_Verstrekte passage_.
De keizer geeft aan enkele goudsmeden de opdracht om een gouden borstbeeld van de inmiddels overleden Sint Servaas te maken. Als het beeld nagenoeg voltooid is, merkt men dat het scheel kijkt. Men probeert er van alles aan te doen, maar het beeld blijft scheel kijken. De keizer vindt dat zo’n belediging voor de heilige, dat hij de goudsmeden in de gevangenis laat smijten. Dan grijpt de heilige in: in een droom verschijnt hij aan de keizer en laat hem eens goed in de poppetjes van zijn ogen kijken. De keizer laat de goudsmeden hierop snel weer vrij, want Servaas bleek tijdens zijn leven net zo scheel te zijn geweest als het beeld.

_Verstrekte gegevens_.
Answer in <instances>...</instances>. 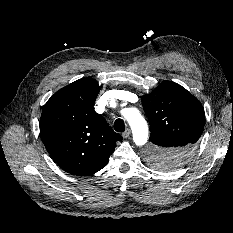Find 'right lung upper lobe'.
I'll use <instances>...</instances> for the list:
<instances>
[{
    "label": "right lung upper lobe",
    "instance_id": "obj_1",
    "mask_svg": "<svg viewBox=\"0 0 233 233\" xmlns=\"http://www.w3.org/2000/svg\"><path fill=\"white\" fill-rule=\"evenodd\" d=\"M98 92L96 80L82 78L57 91L43 108L39 124L42 141L67 173H96L106 166L116 141L122 140L95 112Z\"/></svg>",
    "mask_w": 233,
    "mask_h": 233
}]
</instances>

_Gegeven opdracht 1_. Wat merkt men volgens de passage aan het borstbeeld op wanneer het nagenoeg voltooid is?
_Gegeven opdracht 2_. Schrijf uit de passage het gedeelte van "De keizer geeft" tot en met "als het beeld." over.
De items hebben geen verband met de passage.

_Antwoord 1_. Het beeld kijkt scheel.

_Antwoord 2_.
De keizer geeft aan enkele goudsmeden de opdracht om een gouden borstbeeld van de inmiddels overleden Sint Servaas te maken. Als het beeld nagenoeg voltooid is, merkt men dat het scheel kijkt. Men probeert er van alles aan te doen, maar het beeld blijft scheel kijken. De keizer vindt dat zo’n belediging voor de heilige, dat hij de goudsmeden in de gevangenis laat smijten. Dan grijpt de heilige in: in een droom verschijnt hij aan de keizer en laat hem eens goed in de poppetjes van zijn ogen kijken. De keizer laat de goudsmeden hierop snel weer vrij, want Servaas bleek tijdens zijn leven net zo scheel te zijn geweest als het beeld.